Description
Hello
I am trying to train the model for my custom data of just 200-300 images. Our dataset generation is in the process so, I am just setting up the grounds to train this model for my custom data. I have a single GPU for training and I want to use Mobilenet.
The command I run is:
python3 train.py --gpus 0 --cfg config/custom-mobilenetv2dilated-c1_deepsup.yaml
but I encounter the following error. Can you please help me out with this?
[2023-04-13 01:45:10,405 INFO train.py line 240 26317] Loaded configuration file config/custom-mobilenetv2dilated-c1_deepsup.yaml
[2023-04-13 01:45:10,405 INFO train.py line 241 26317] Running with config:
DATASET:
imgMaxSize: 1000
imgSizes: (300, 375, 450, 525, 600)
list_train: ./data/training.odgt
list_val: ./data/validation.odgt
num_class: 3
padding_constant: 8
random_flip: True
root_dataset: ./data/
segm_downsampling_rate: 8
DIR: ckpt/custom-mobilenetv2dilated-c1_deepsup
MODEL:
arch_decoder: c1_deepsup
arch_encoder: mobilenetv2dilated
fc_dim: 320
weights_decoder:
weights_encoder:
TEST:
batch_size: 1
checkpoint: epoch_20.pth
result: ./
TRAIN:
batch_size_per_gpu: 3
beta1: 0.9
deep_sup_scale: 0.4
disp_iter: 20
epoch_iters: 5000
fix_bn: False
lr_decoder: 0.02
lr_encoder: 0.02
lr_pow: 0.9
num_epoch: 20
optim: SGD
seed: 304
start_epoch: 0
weight_decay: 0.0001
workers: 16
VAL:
batch_size: 1
checkpoint: epoch_20.pth
visualize: False
[2023-04-13 01:45:10,405 INFO train.py line 246 26317] Outputing checkpoints to: ckpt/custom-mobilenetv2dilated-c1_deepsup
samples: 135
1 Epoch = 5000 iters
Traceback (most recent call last):
File "train.py", line 273, in
main(cfg, gpus)
File "train.py", line 200, in main
train(segmentation_module, iterator_train, optimizers, history, epoch+1, cfg)
File "train.py", line 32, in train
batch_data = next(iterator)
File "/home/e/anaconda3/lib/python3.8/site-packages/torch/utils/data/dataloader.py", line 435, in next
data = self._next_data()
File "/home/e/anaconda3/lib/python3.8/site-packages/torch/utils/data/dataloader.py", line 1085, in _next_data
return self._process_data(data)
File "/home/e/anaconda3/lib/python3.8/site-packages/torch/utils/data/dataloader.py", line 1111, in _process_data
data.reraise()
File "/home/e/anaconda3/lib/python3.8/site-packages/torch/_utils.py", line 428, in reraise
raise self.exc_type(msg)
AssertionError: Caught AssertionError in DataLoader worker process 0.

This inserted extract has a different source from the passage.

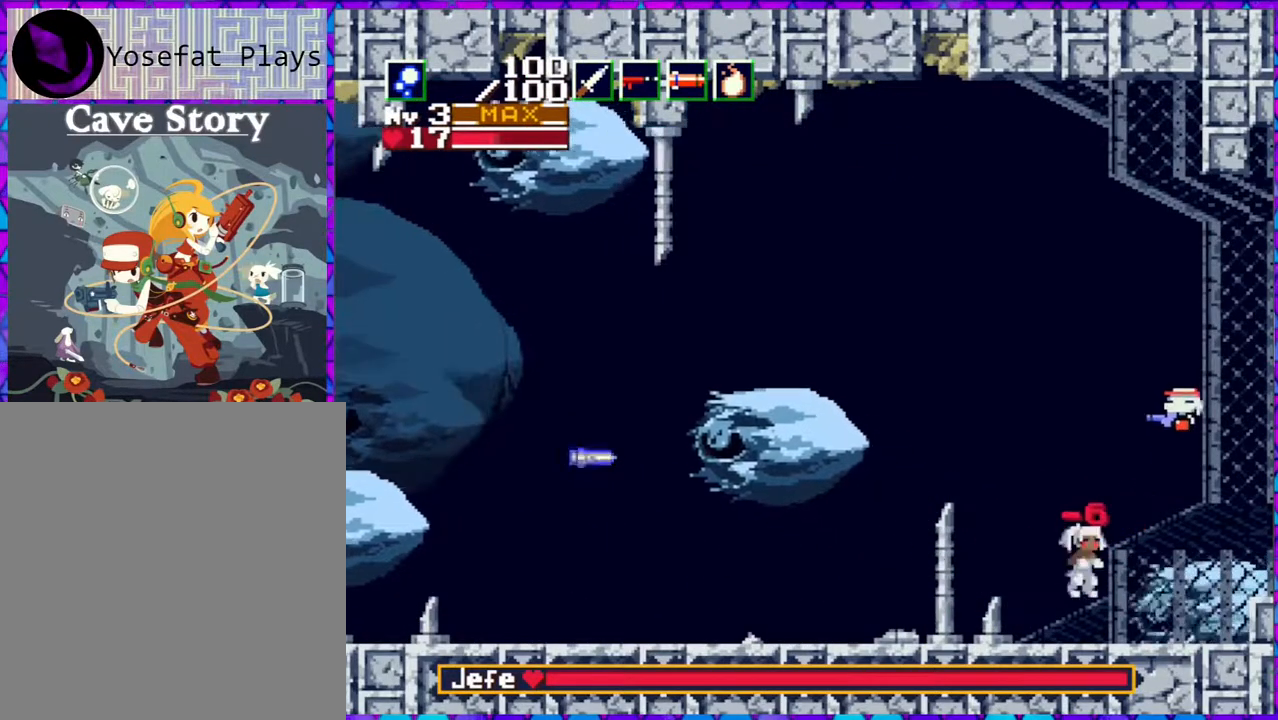
{"buttons": ["B", "Y", "DPAD_LEFT"], "right_stick": "center", "events": [[183, "Y", "down"]]}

Original Traceback (most recent call last):
File "/home/e/anaconda3/lib/python3.8/site-packages/torch/utils/data/_utils/worker.py", line 198, in _worker_loop
data = fetcher.fetch(index)
File "/home/e/anaconda3/lib/python3.8/site-packages/torch/utils/data/_utils/fetch.py", line 44, in fetch
data = [self.dataset[idx] for idx in possibly_batched_index]
File "/home/e/anaconda3/lib/python3.8/site-packages/torch/utils/data/_utils/fetch.py", line 44, in
data = [self.dataset[idx] for idx in possibly_batched_index]
File "/home/e/semantic-segmentation-pytorch-copy/mit_semseg/dataset.py", line 162, in getitem
assert(segm.mode == "L")
AssertionError